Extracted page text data

= Beginning of Section =

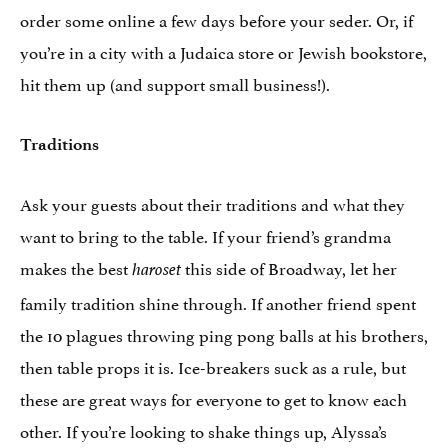
order some online a few days before your seder. Or, if
you’re in a city with a Judaica store or Jewish bookstore,
hit them up (and support small business!).
Traditions
Ask your guests about their traditions and what they
want to bring to the table. If your friend’s grandma
makes the best
this side of Broadway, let her
haroset
family tradition shine through. If another friend spent
the 10 plagues throwing ping pong balls at his brothers,
then table props it is. Ice-breakers suck as a rule, but
these are great ways for everyone to get to know each
other. If you’re looking to shake things up, Alyssa’s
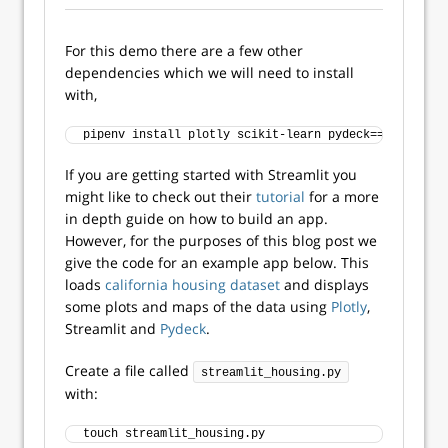
For this demo there are a few other
dependencies which we will need to install
with,
pipenv install plotly scikit-learn pydeck==
0.7
.
1
If you are getting started with Streamlit you
might like to check out their
tutorial
for a more
in depth guide on how to build an app.
However, for the purposes of this blog post we
give the code for an example app below. This
loads
california housing dataset
and displays
some plots and maps of the data using
Plotly
,
Streamlit and
Pydeck
.
Create a file called
streamlit_housing.py
with:
touch streamlit_housing.py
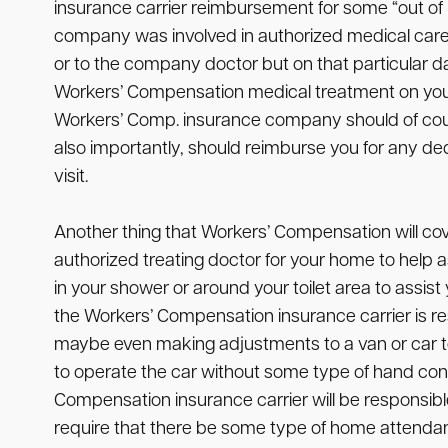
insurance carrier reimbursement for some “out of 
company was involved in authorized medical care
or to the company doctor but on that particular day o
Workers’ Compensation medical treatment on your 
Workers’ Comp. insurance company should of course 
also importantly, should reimburse you for any ded
visit.
Another thing that Workers’ Compensation will co
authorized treating doctor for your home to help as
in your shower or around your toilet area to assis
the Workers’ Compensation insurance carrier is respo
maybe even making adjustments to a van or car to
to operate the car without some type of hand cont
Compensation insurance carrier will be responsible 
require that there be some type of home attendant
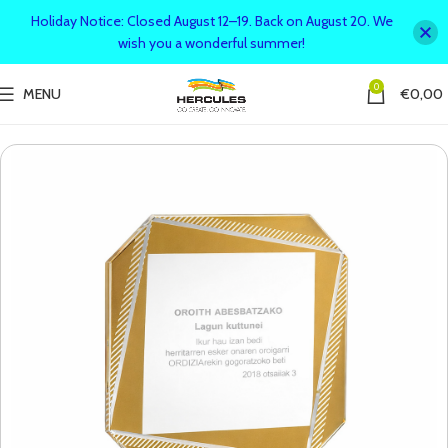
Holiday Notice: Closed August 12–19. Back on August 20. We
wish you a wonderful summer!
0
MENU
€
0,00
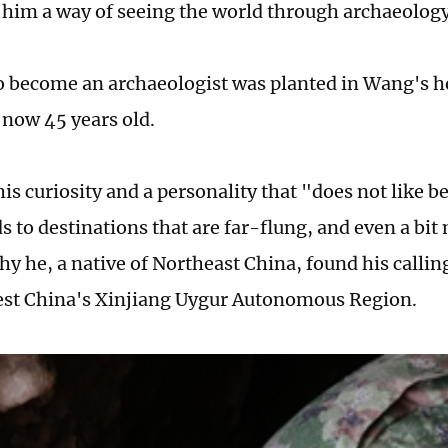
 him a way of seeing the world through archaeolog
o become an archaeologist was planted in Wang's he
s now 45 years old.
is curiosity and a personality that "does not like be
 to destinations that are far-flung, and even a bit
y he, a native of Northeast China, found his calling
est China's Xinjiang Uygur Autonomous Region.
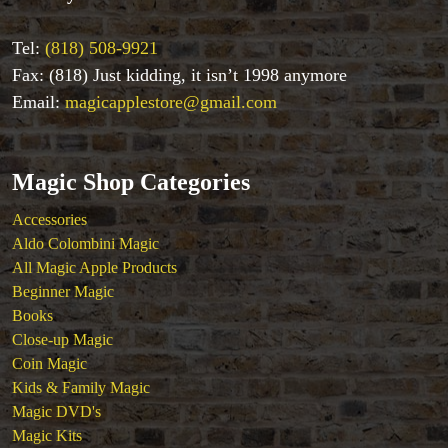
Playing Cards
Stage & Parlour Magic
Tel:
(818) 508-9921
Tenyo
Fax: (818) Just kidding, it isn’t 1998 anymore
Theory 11 Magic
Email:
magicapplestore@gmail.com
Tickets
Magic Shop Categories
Accessories
Aldo Colombini Magic
All Magic Apple Products
Beginner Magic
Books
Close-up Magic
Coin Magic
Kids & Family Magic
Magic DVD's
Magic Kits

= End of Section =

— Aim of the exercise —
Pull out each line in the data that contains the word "your". Case counts, so skip lines where it appears only with different capitalization.

— Answer for the task —
order some online a few days before your seder. Or, if
Ask your guests about their traditions and what they
want to bring to the table. If your friend’s grandma
Workers’ Compensation medical treatment on your 
authorized treating doctor for your home to help as
in your shower or around your toilet area to assis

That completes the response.